Algumas mulheres têm pênis
por Bruno CarmeloPara uma artista iconoclasta, um filme iconoclasta. Este documentário brasileiro acompanha o fluxo criativo tão rico quanto anárquico de Linn da Quebrada, cantora, performer e ativista trans. Ela reivindica sua posição de mulher, enquanto preserva o pênis e o evita o implante de seios. O corpo de Linn constitui um ato político, e também o material através do qual constrói a sua arte. Para ela, o masculino e o feminino são questões de identidade, ao invés de genitalidade. Além disso, acredita que os indivíduos são livres para buscarem o prazer onde quiserem, com quem quiserem, do modo que quiserem. Os corpos são livres, fluidos, transformáveis e transformadores.
Estas são apenas algumas das ideias de Bixa Travesty, articuladas através de uma estética igualmente libertária. Os cineastas Kiko Goifman e Cláudia Priscilla intercalam apresentações de Linn, trechos de suas reflexões numa rádio, momentos de intimidade em casa, encenações queer-kitsch em banheiros e saunas, intervenções pela cidade e afins. O projeto sublinha a necessidade de apropriação do espaço urbano, apesar das convenções sociais que buscam confinar o corpo transexual à margem e à invisibilidade. Linn é o centro em torno do qual orbitam as ideias, imagens e corpos do filme.
Além de se tornar centro, a artista também se posiciona como sujeito. Isso vai de encontro à objetificação propiciada por alguns documentários bem-intencionados, porém limitados à representação distanciada e condescendente de indivíduos LGBT. Aqui, é a protagonista quem controla o discurso, é ela quem fornece as imagens e temas, quem determina o ritmo e influencia no corte final. Não por acaso, é creditada como co-roteirista num processo de criação horizontal, como explicou a atriz numa entrevista. A noção de igualdade em frente às câmeras foi pertinentemente reproduzida atrás das câmeras.

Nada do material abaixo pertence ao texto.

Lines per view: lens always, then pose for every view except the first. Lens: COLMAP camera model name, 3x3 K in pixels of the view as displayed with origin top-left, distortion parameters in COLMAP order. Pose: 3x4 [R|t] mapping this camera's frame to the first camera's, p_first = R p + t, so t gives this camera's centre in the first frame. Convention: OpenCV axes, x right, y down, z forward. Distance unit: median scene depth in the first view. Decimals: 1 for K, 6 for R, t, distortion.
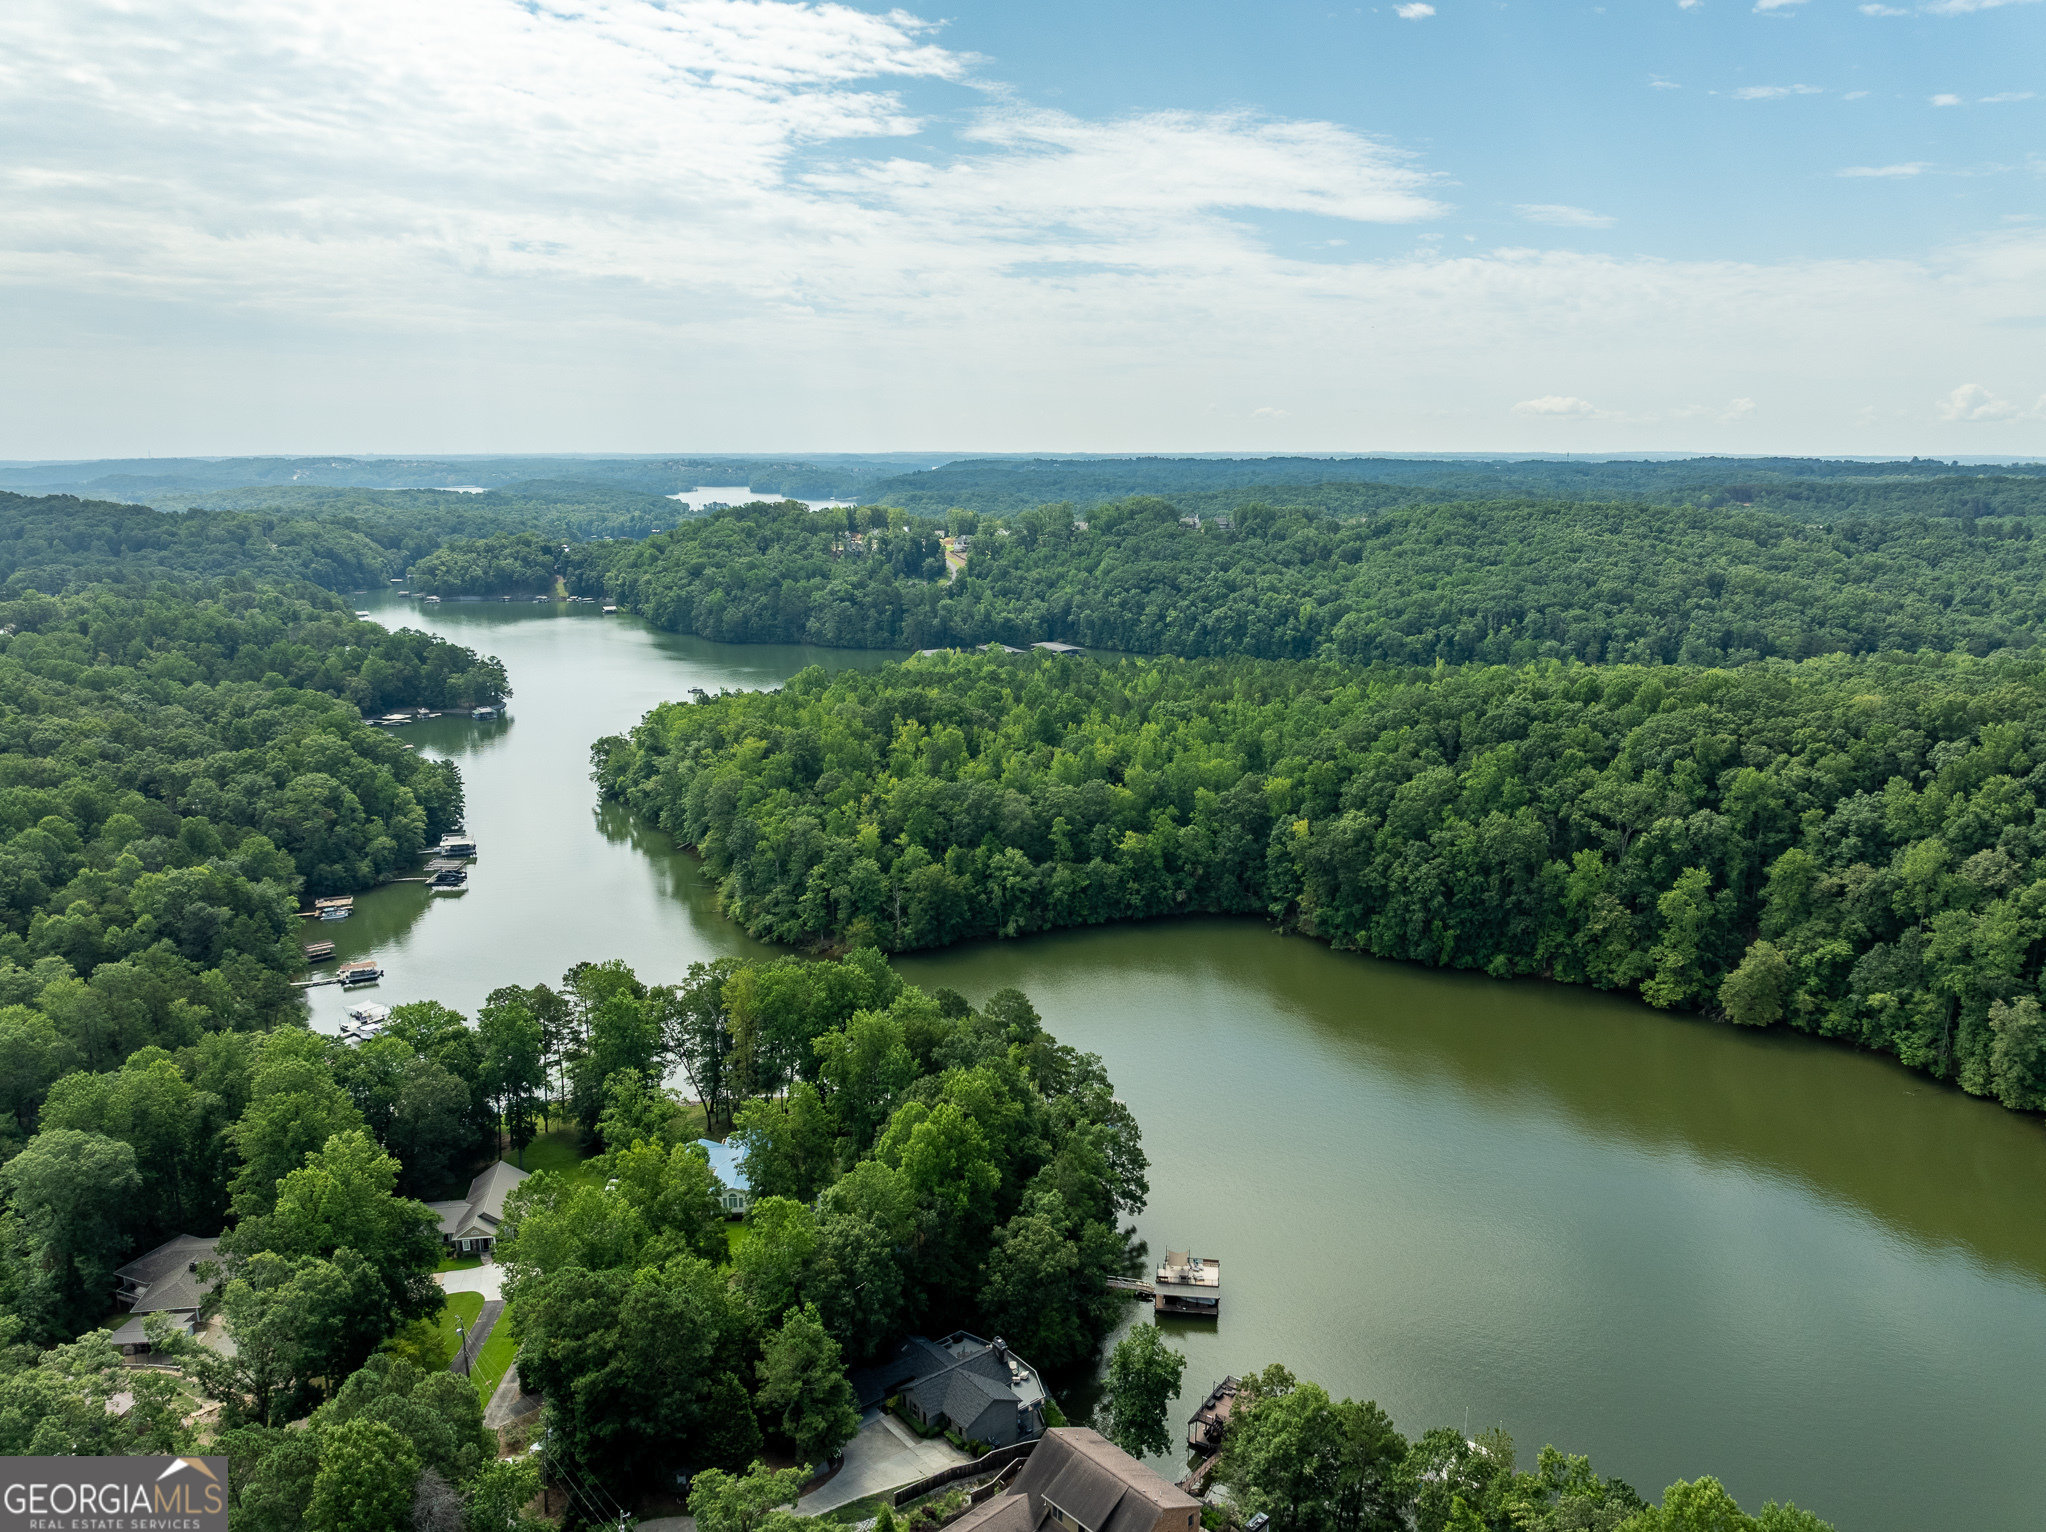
lens RADIAL K [[1452.1, 0, 1023.0], [0, 1452.1, 766.0], [0, 0, 1]] dist [-0.079939, 0.044215]
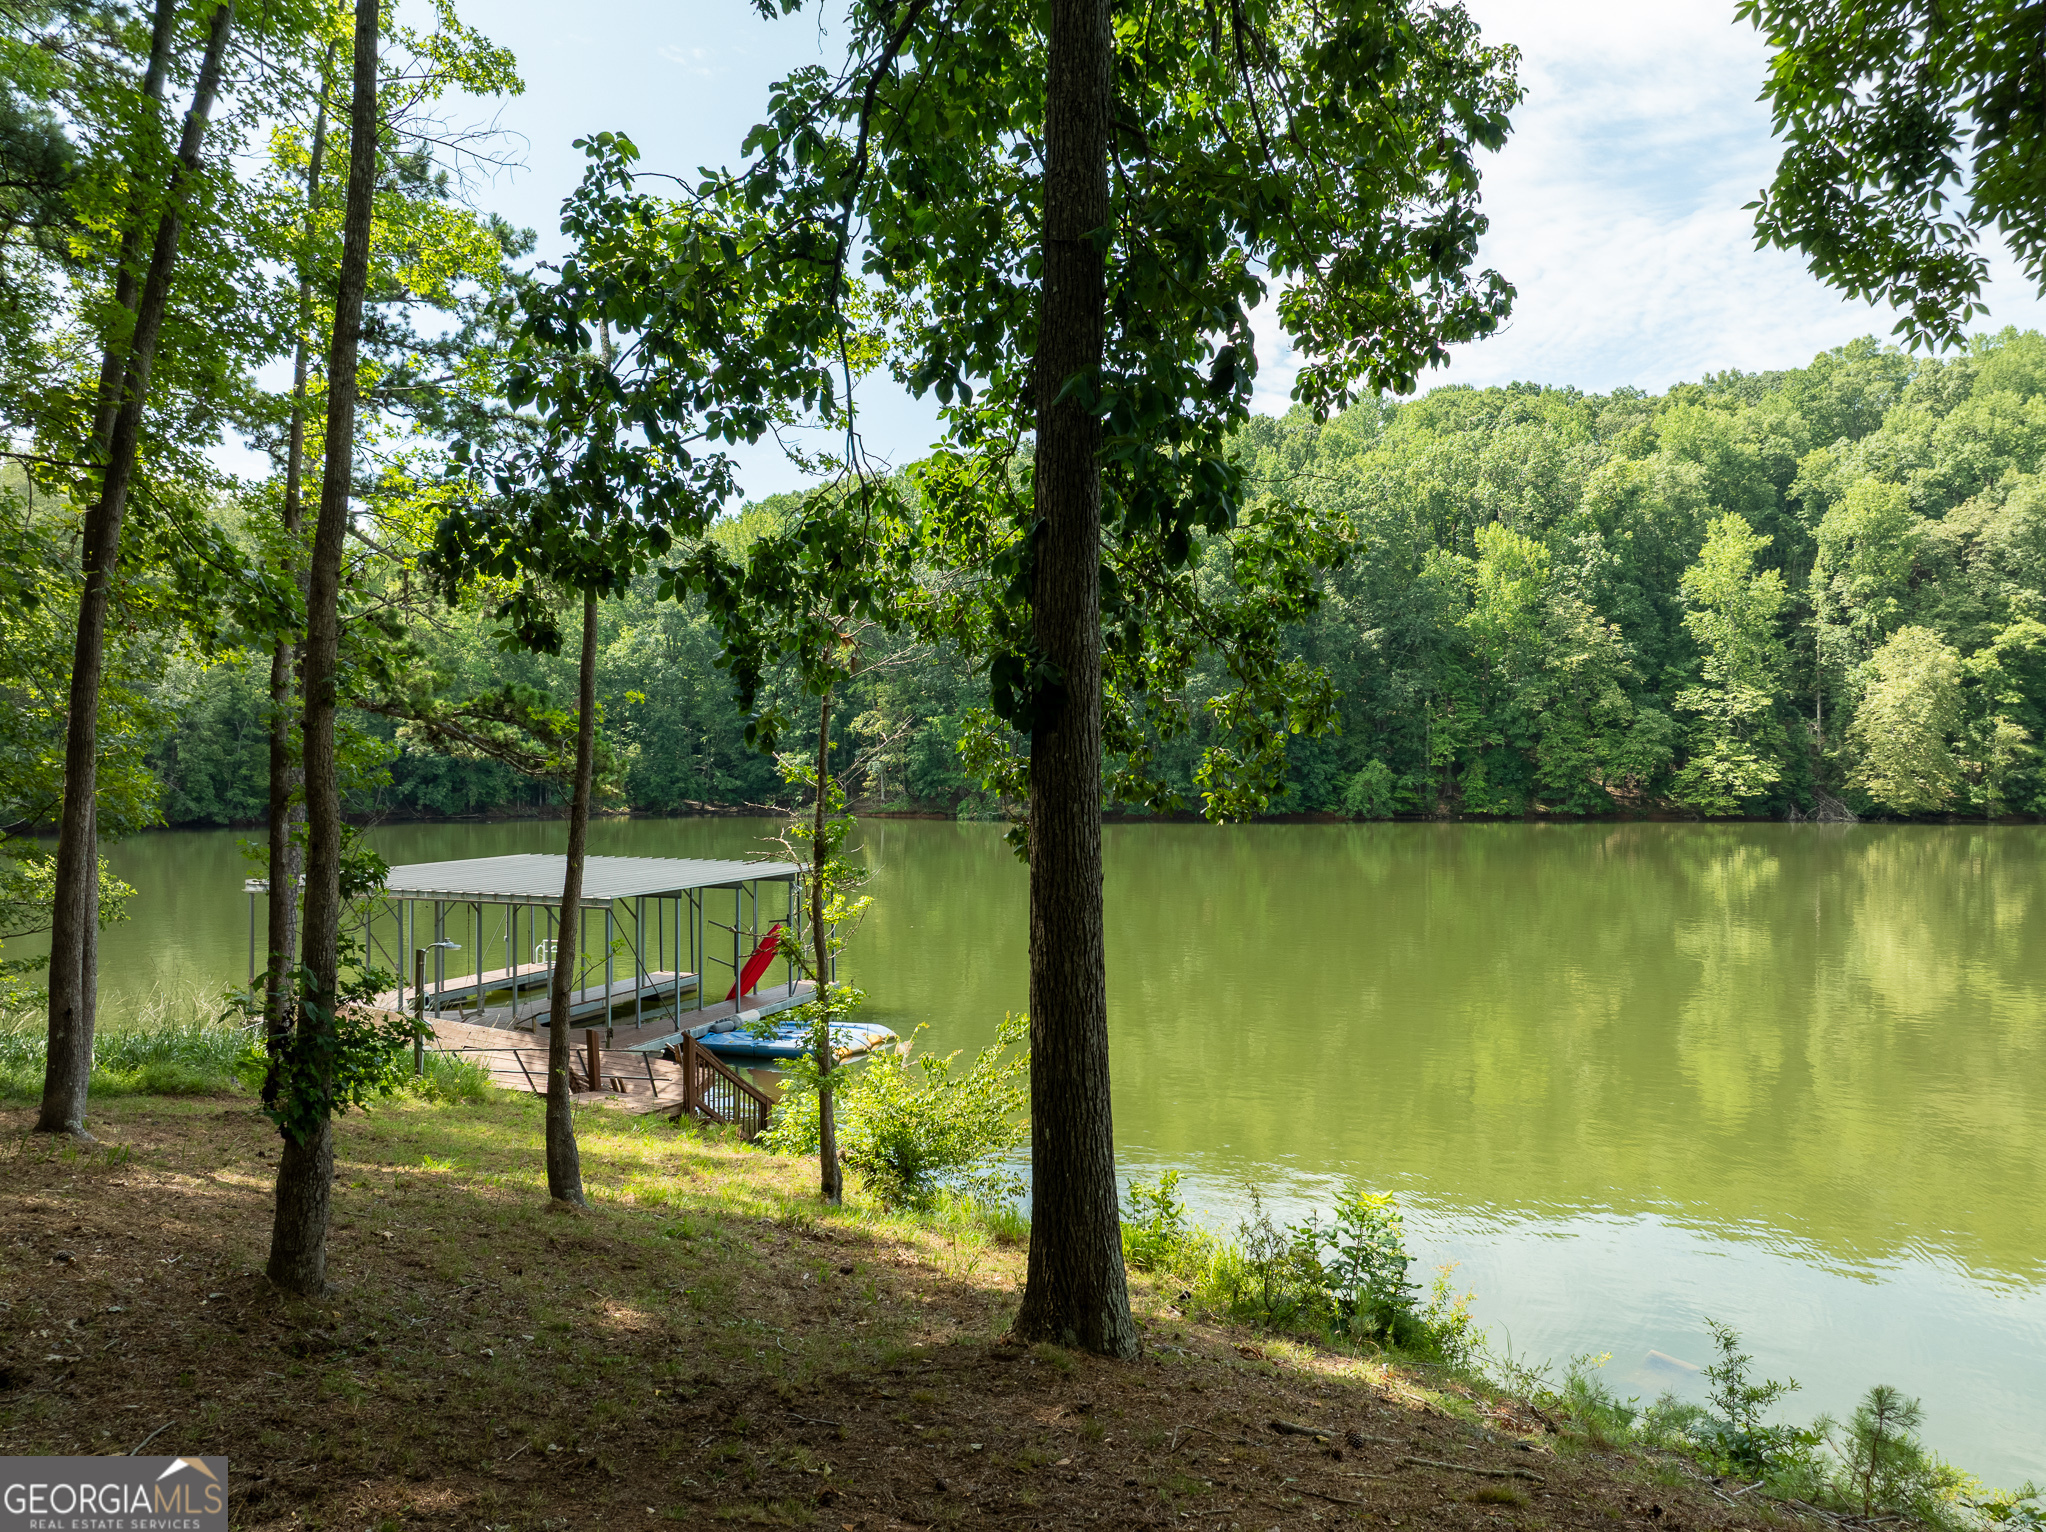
lens RADIAL K [[1409.0, 0, 1023.0], [0, 1409.0, 766.0], [0, 0, 1]] dist [-0.029708, 0.002119]
pose [[0.830621, -0.002523, 0.556833, 0.009929], [0.110993, 0.980673, -0.161123, 0.192681], [-0.545665, 0.195637, 0.814847, 0.725775]]
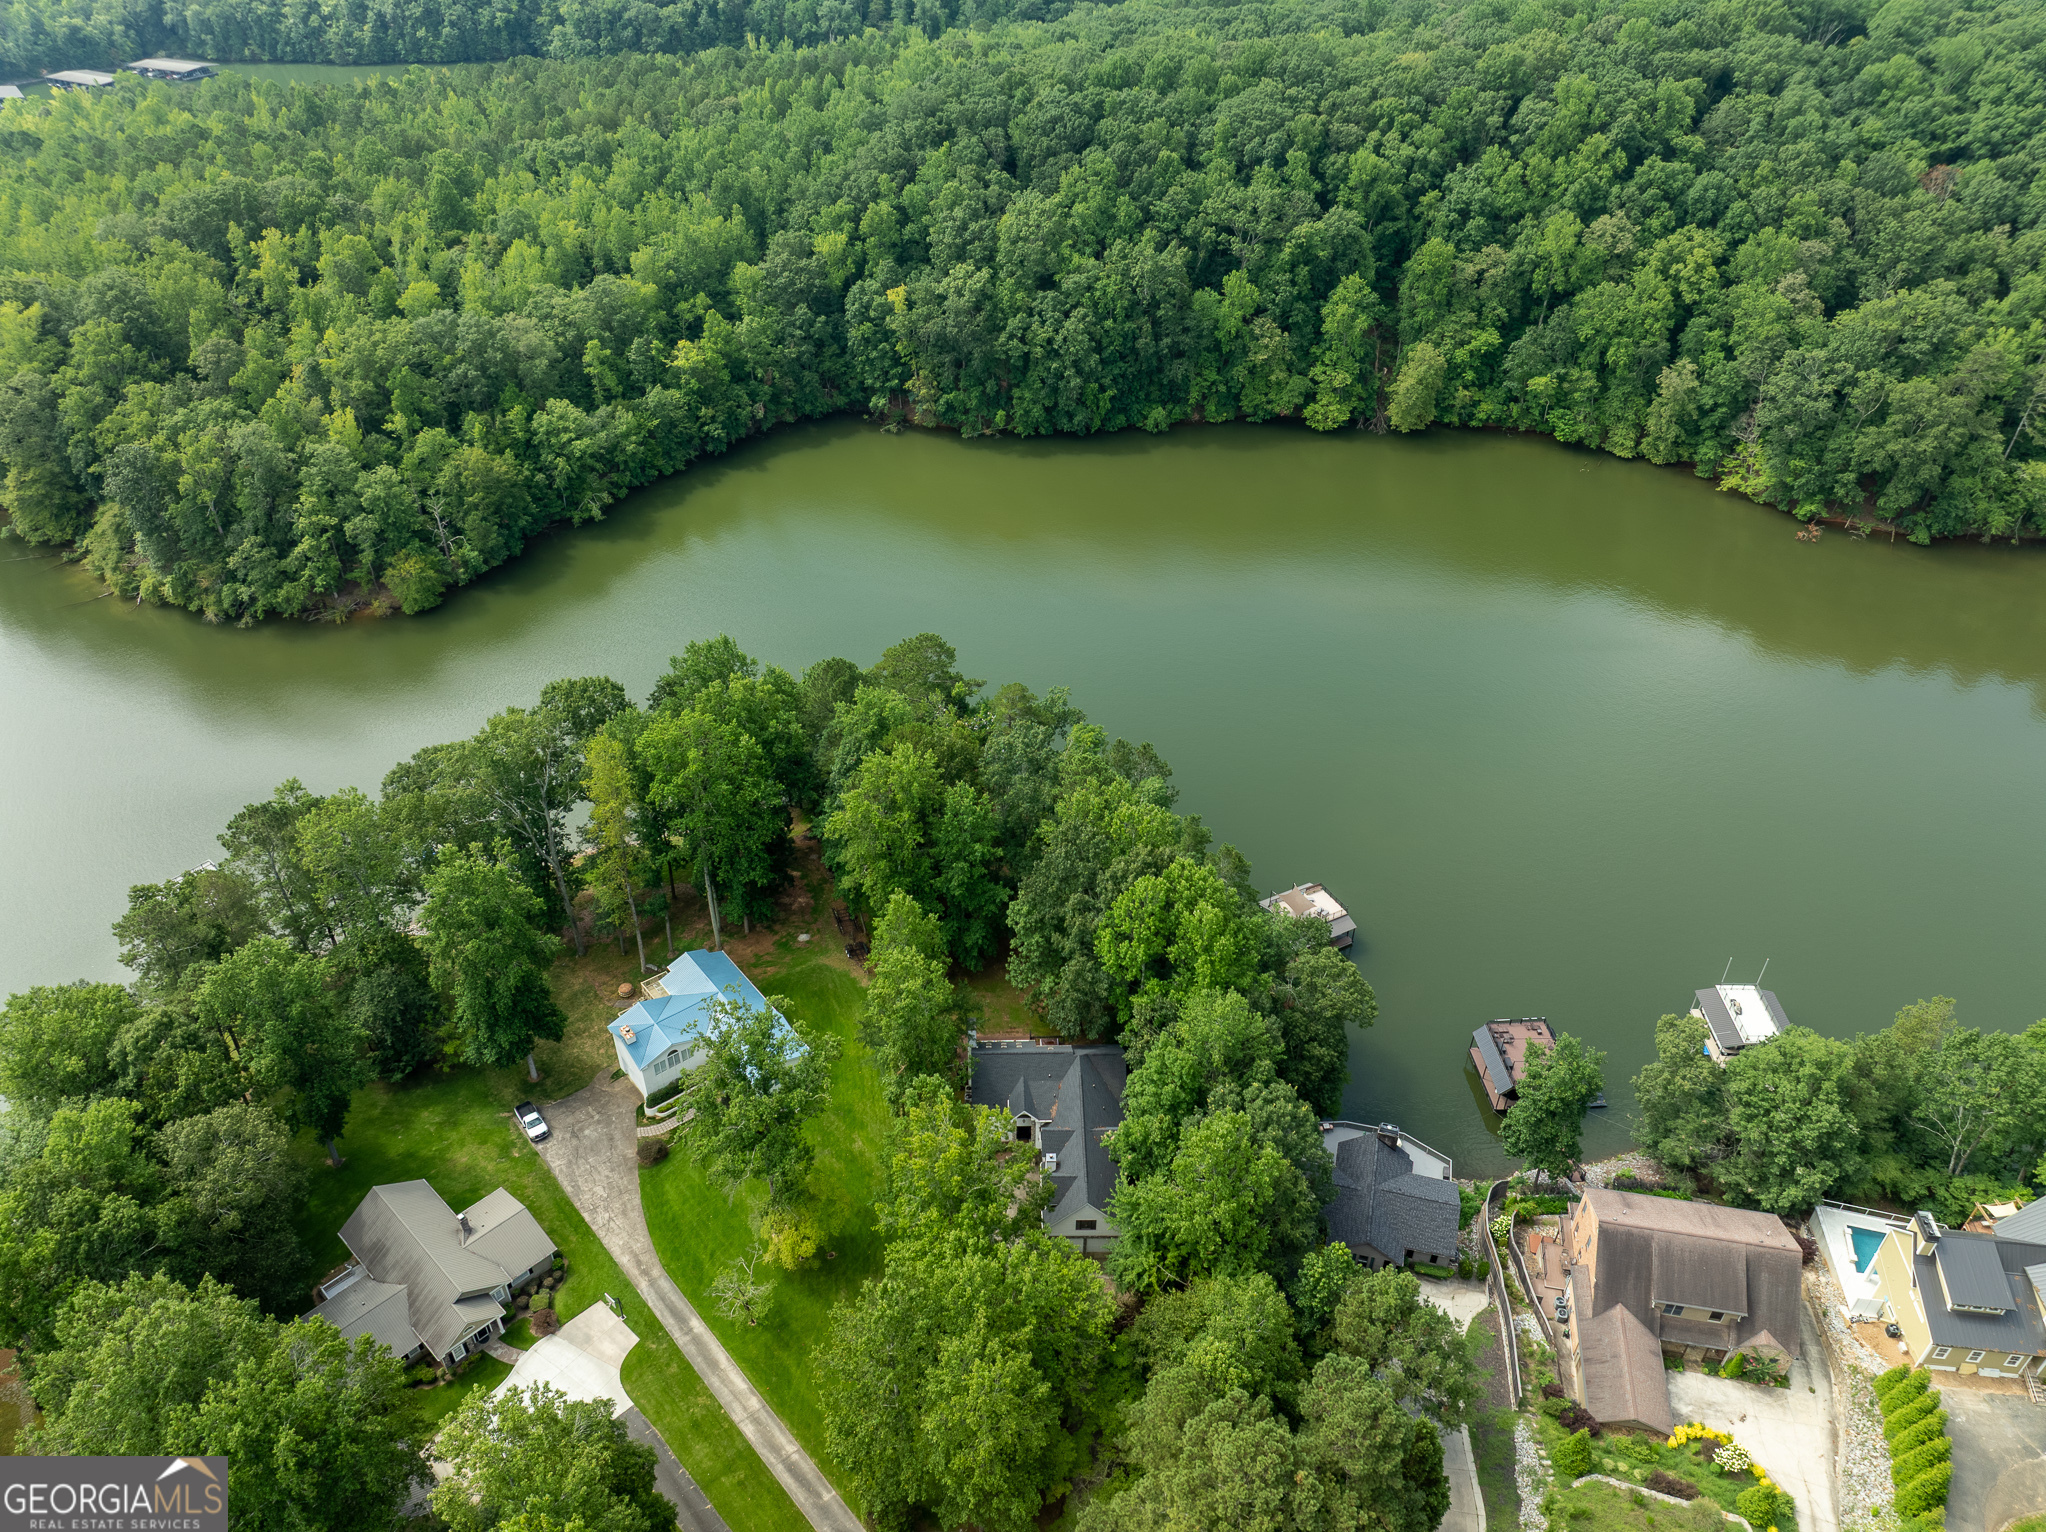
lens RADIAL K [[1434.8, 0, 1023.0], [0, 1434.8, 766.0], [0, 0, 1]] dist [-0.038091, 0.001123]
pose [[0.796329, -0.344752, 0.496997, -0.265963], [0.114089, 0.892530, 0.436319, -0.071030], [-0.594007, -0.290752, 0.750080, 0.315319]]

Enquanto a artista destrincha temas complexos em suas falas, Bixa Travesty proporciona uma experiência leve, divertidíssima e corrosiva, como convém às composições de Linn. Pau, cu, buceta e afins são ditos e mostrados sem pudor algum. De acordo com este ponto de vista, o corpo é um terreno de exploração pessoal, de prazer próprio, não podendo ser freado por tabus, pudores ou quaisquer regras morais e institucionais. As canções sobre o prazer do sexo, a discussão com a mãe sobre a feminilidade e a provocação com a amiga Jup do Bairro confirmam a ideia de que estas construções não emanam de uma persona fictícia. Pelo contrário, são vividas organicamente pela artista no dia-a-dia.
O cinema brasileiro independente tem produzido diversos filmes LGBT de qualidade, com discursos progressistas e olhar empático às minorias. Mesmo assim, poucos são tão radicais quanto este documentário, que forma com o excelente Pinta (2013) uma dupla de projetos sem medo de moldar e reconfigurar os corpos. Afinal, ao contrário do que pregam os discursos conservadores, a arte serve para brincar com significados e sensações, e não precisa se conformar às crenças de ninguém além dos criadores.
Filme visto no 68º Festival Internacional de Cinema de Berlim, em fevereiro de 2018.